Rev. Mark Stringer was called as our minister in May of 2001 and began serving the following August. His inspired ministry with our congregation and in the community has modeled the spirit of the words we use to close our services each week: “open to life, expecting to love, and prepared to serve.”
In recognition of Mark’s ministry at First Unitarian Church Des Moines, he received the Unitarian Universalist Association’s 2007 Westwood Grant, an award given, according to the Association, “… to a UU minister who has shown an exceptional entrepreneurial spirit in congregational leadership…” A number of his sermons have been published in the UUA’s Church of the Larger Fellowship publication Quest and on the website of the Human Rights Campaign. In 2014, he was invited to offer the Sunday sermon at the UUA General Assembly held in Providence, RI. In 2016, he contributed an essay to the Skinner House publication, Turning Point: Essays on a New Unitarian Universalism, edited by Fred Muir.
Mark’s commitment to service extends into the broader community. He is an active leader in the central Iowa Industrial Areas Foundation affiliate AMOS (A Mid-Iowa Organizing Strategy) [www.amosiowa.org], including three years of service as the board chair of Project IOWA [www.projectiowa.org], an AMOS-instigated workforce development effort that serves as a bridge for unemployed and underemployed Central Iowans into career-track employment. During his six years as a board member of the Interfaith Alliance of Iowa, including two years as chair, he promoted the positive, healing role of religion in public life, defended the separation of church and state, and spoke on behalf of marriage as a civil right. On August 31, 2007, in the front yard of his Des Moines home, Mark officiated at Iowa’s first legally recognized same-sex wedding, an event drawing nationwide media exposure. In 2012, the Interfaith Alliance honored him with a “Faith and Freedom” award.
A native of Akron, Ohio, Mark is a graduate of Chicago’s Meadville Lombard Theological School, for which he serves as an Adjunct Professor of Ministerial Formation. He holds an MA degree in theatre from Bowling Green State University and a BA degree in Theatre and English from Ashland University. Before discerning his call to the Unitarian Universalist ministry, Mark taught English composition at Chicago State University and communication at Ashland University. He also performed in national tours as a professional actor, and facilitated diversity awareness workshops sponsored by the Anti-Defamation League. Mark lives in Des Moines with his wife Susan and their two daughters.
Associate Minister of Social Justice
Rev. Erin Gingrich began as our first Associate Minister of Social Justice in August 2014. Her newly created position was charged to organize, nurture, focus, and support our current and future ministries of justice within and outside of the church.

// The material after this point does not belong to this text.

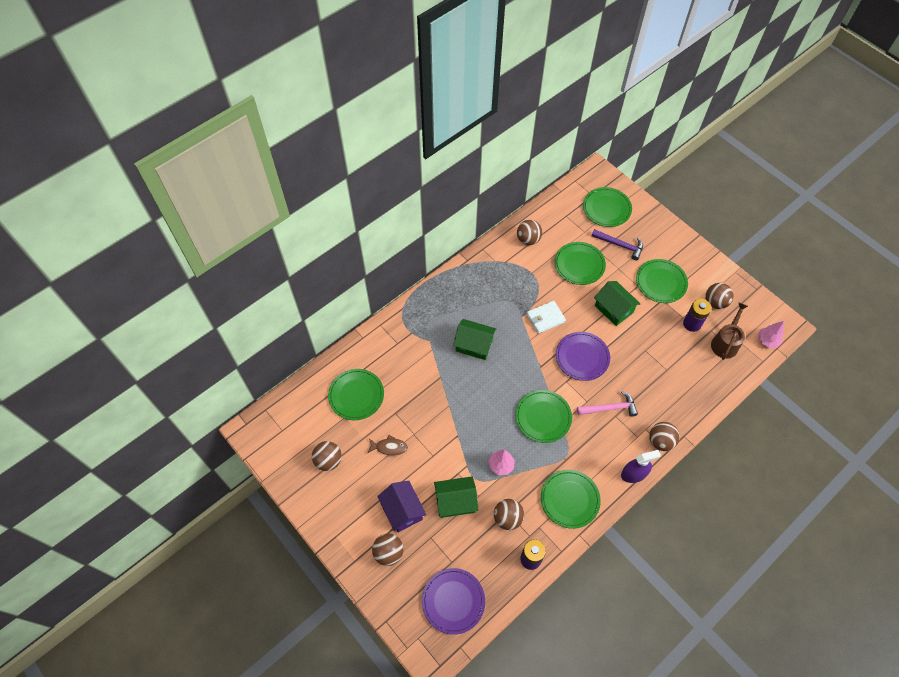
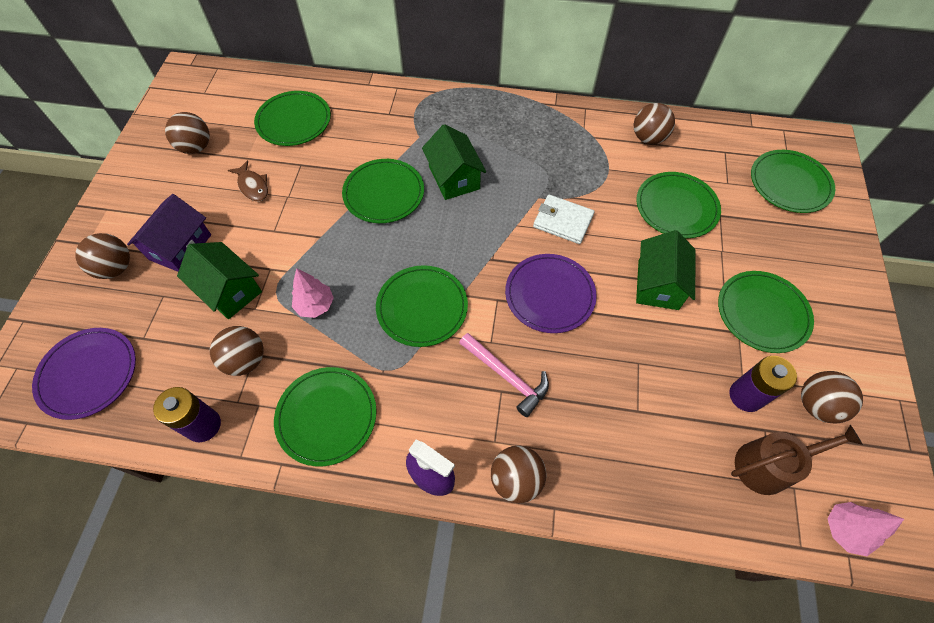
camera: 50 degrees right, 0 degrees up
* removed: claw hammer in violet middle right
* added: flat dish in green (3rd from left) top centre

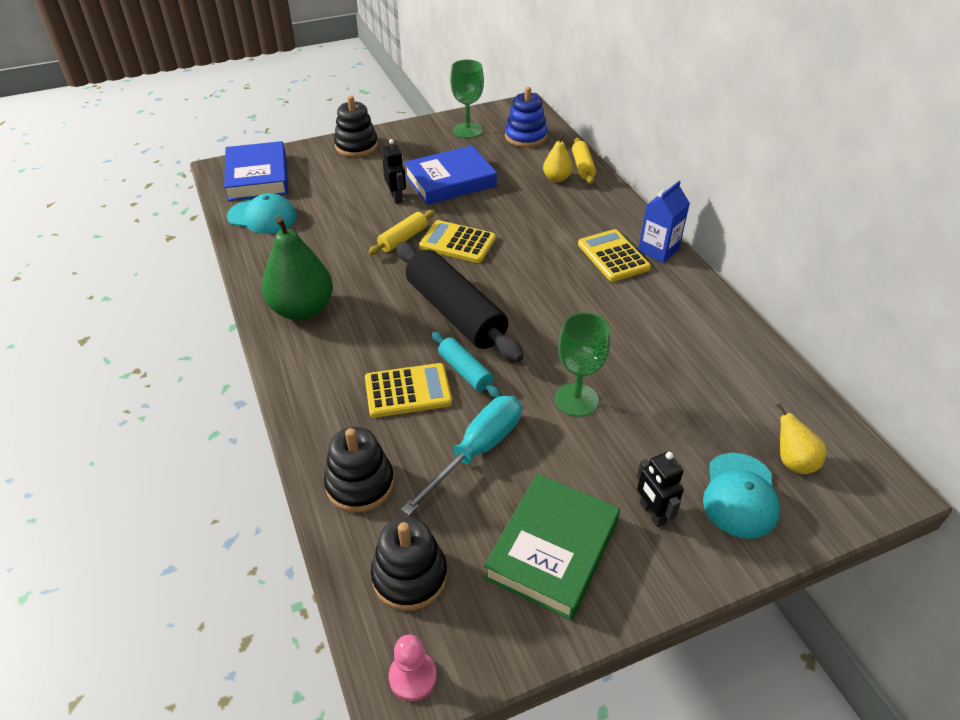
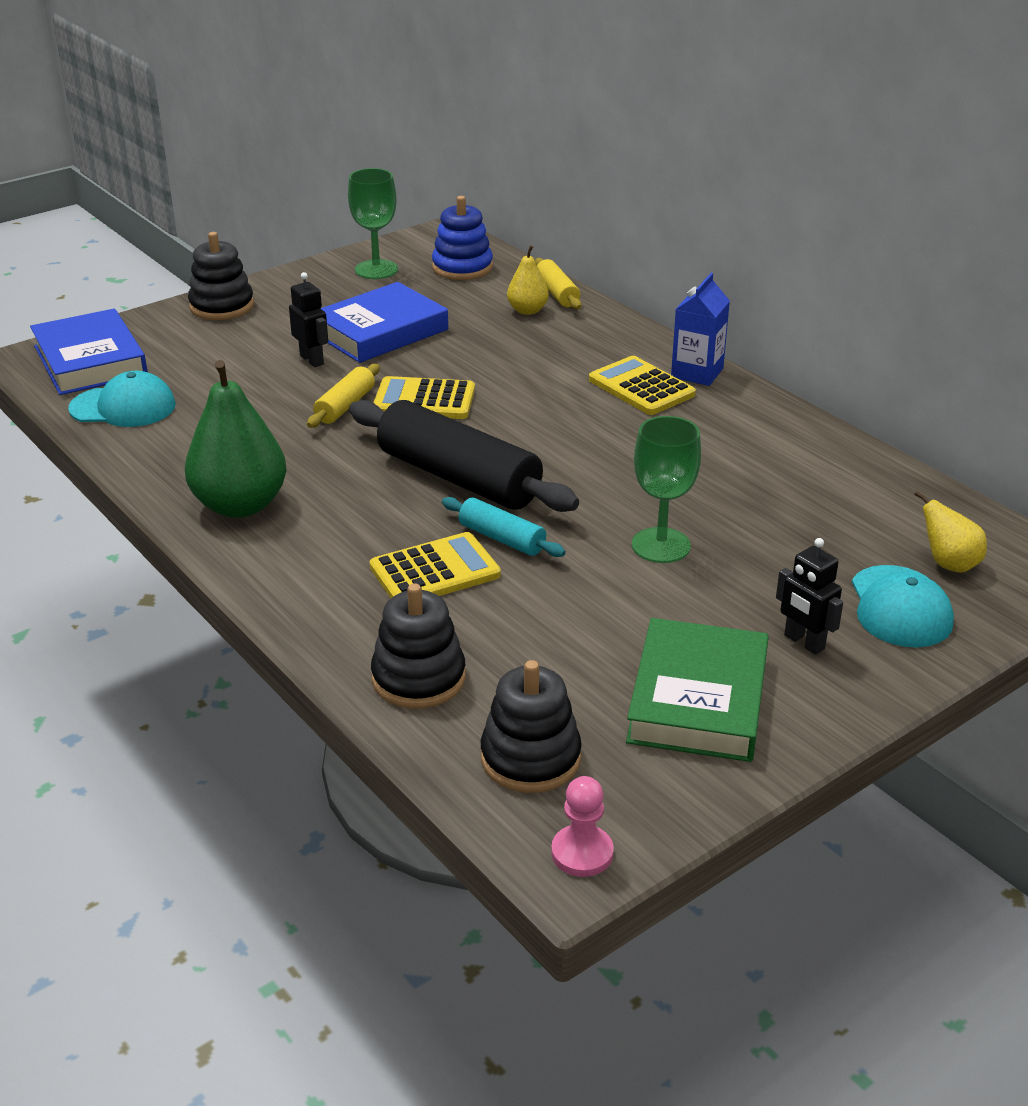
camera: 15 degrees left, 10 degrees down
* removed: flat screwdriver in turquoise centre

Erin’s commitment to social justice is woven throughout her life. She studied social inequality as an Anthropology and Women’s Studies major at the University of Illinois at Champaign-Urbana. While an undergrad, she volunteered at a homeless shelter and a shelter for battered women. In the decade following graduation, Erin worked as a community educator at a rape crisis center, served at-risk youth at an alternative high school, and directed leadership development programs for youth and adults to make desired changes in their communities. These experiences deepened her understanding and questions about social inequality, culminating in her desire to attend seminary.
Upon graduating from Meadville Lombard Theological School in Chicago, she was called to serve as the minister for the Unitarian Universalist Church in Reston, Virginia, from 2010-2013. During that time, she engaged in congregationally based community organizing through a local affiliate of the Industrial Areas Foundation (IAF). While a variety of tools may be used to address social problems — direct service work, education and awareness raising, advocacy and community organizing — Erin learned first-hand how congregations and groups of concerned citizens can organize their power to make difficult and much needed changes in their communities.
Since joining our congregation, Erin has focused on learning more about our congregation’s members, passions, concerns, skills, opportunities and strategies for putting our faith into action. Working with teams of members she is striving to ensure that our social justice ministries are working toward meeting the congregation’s defined ends statements.
Erin lives in Des Moines with her husband Joshua and their son. While she has lived in Illinois, Vermont, California, New York, Washington, Pennsylvania, Florida, Virginia, and Washington, D.C, she was born in Cedar Rapids and is excited to be exploring her home state.